O
incêndio Costa-Lacerda
Henrique Raposo
«Num país que levasse a sério a transparência e a
responsabilização, António Costa já estava politicamente destruído. Como se o
nepotismo do negócio TAP (amigo Lacerda) não fosse suficiente, assistimos nesta
semana a um desnorte inédito ao nível da estrutura do Estado. Agora percebe-se
que a campanha eleitoral desastrada de 2015 que conduziu à sua derrota não foi
um acaso: quando sai do círculo lisboeta onde é protegido por jornalistas,
comentadores e senadores, quando é testado a sério, Costa falha. É incompetente.
Mas a questão, como dizia há pouco, vai muito além desta semana. A tragédia de
Pedrógão é a consequência de falhas graves do passado de Costa e do regime.
O tal Siresp foi recontratado por Costa em 2005. O
problema aqui não é a mera incompetência ou falta de coragem para rasgar esta
PPP que tem o dedo da PT, do BES, do BPN — algo que Costa partilha com outros
ministros do PSD antes e depois de 2005. O problema, meus caros, é que Costa
recontratou o Siresp num negócio que envolveu o amigo Lacerda. A sua carreira
política devia ter morrido aqui. Não morreu. Costa é da esquerda lisboeta, ou
seja, tem um salvo-conduto que o coloca acima do bem e do mal. Sucede ainda que
os primeiros-ministros do PS têm o direito divino de trazer as suas amizades para
o perímetro do dinheiro público.
Mas continuemos, porque o incêndio Lacerda também
continua. Costa foi o ministro que desprezou o grande estudo feito neste século
para a reforma do combate aos fogos. Um dos grandes especialistas, José Miguel
Cardoso Pereira, escreveu nesse estudo o que agora é tragicamente evidente: não
se pode concentrar tudo a jusante, no combate; é preciso retirar a proteção
civil do combate ao fogo, é preciso criar um corpo de sapadores/engenheiros que
trabalhe de janeiro a dezembro; como se faz no Chile, Espanha, Austrália,
Califórnia, podemos fazer mais com menos dinheiro.
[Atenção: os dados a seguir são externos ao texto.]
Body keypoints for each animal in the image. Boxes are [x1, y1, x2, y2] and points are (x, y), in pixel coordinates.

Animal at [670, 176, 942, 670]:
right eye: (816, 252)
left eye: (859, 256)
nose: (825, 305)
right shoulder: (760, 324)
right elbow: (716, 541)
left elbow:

Como o próprio Ascenso Simões reconheceu, Costa
desprezou o estudo e optou pela política voluntarista do combate, adjudicando,
entre outras coisas, os helicópteros Kamov. Estes Kamovs, além de caríssimos,
são inúteis. Ou seja, a incompetência de Costa surge de novo, mas vem
acompanhada de algo ainda mais grave: nepotismo e eleitoralismo. Costa
contratou os Kamovs num negócio que voltou a envolver o amigo Lacerda, desprezou
o saber científico, cedeu ao mais fácil e ao mais telegénico: a foto ao lado
dos grandes meios, que, segundo os especialistas, não resolvem o problema. Em
resumo, tudo o que está errado no regime e no sistema de proteção civil
cruza-se com Costa e com esta tragédia — talvez a maior desde as cheias de
1967.
Não falo de 1967 por acaso. Costa e Marcelo
impuseram ao país uma atmosfera idêntica àquela que Salazar impôs em 1967: foi
a natureza, nada podia ser feito, não houve erros técnicos ou políticos, fazer
perguntas é antipatriótico, siga a banda. E muito jornalismo pactuou e pactua
com a narrativa. Aliás, tem sido abjeta a forma como muitos media têm
glorificado as lágrimas e abraços dos governantes, como se tivessem sido eles a
sofrer a tragédia, como se tivessem sido eles a perder filhos, pais e avós.
Está para lá do revoltante, é grotesco.»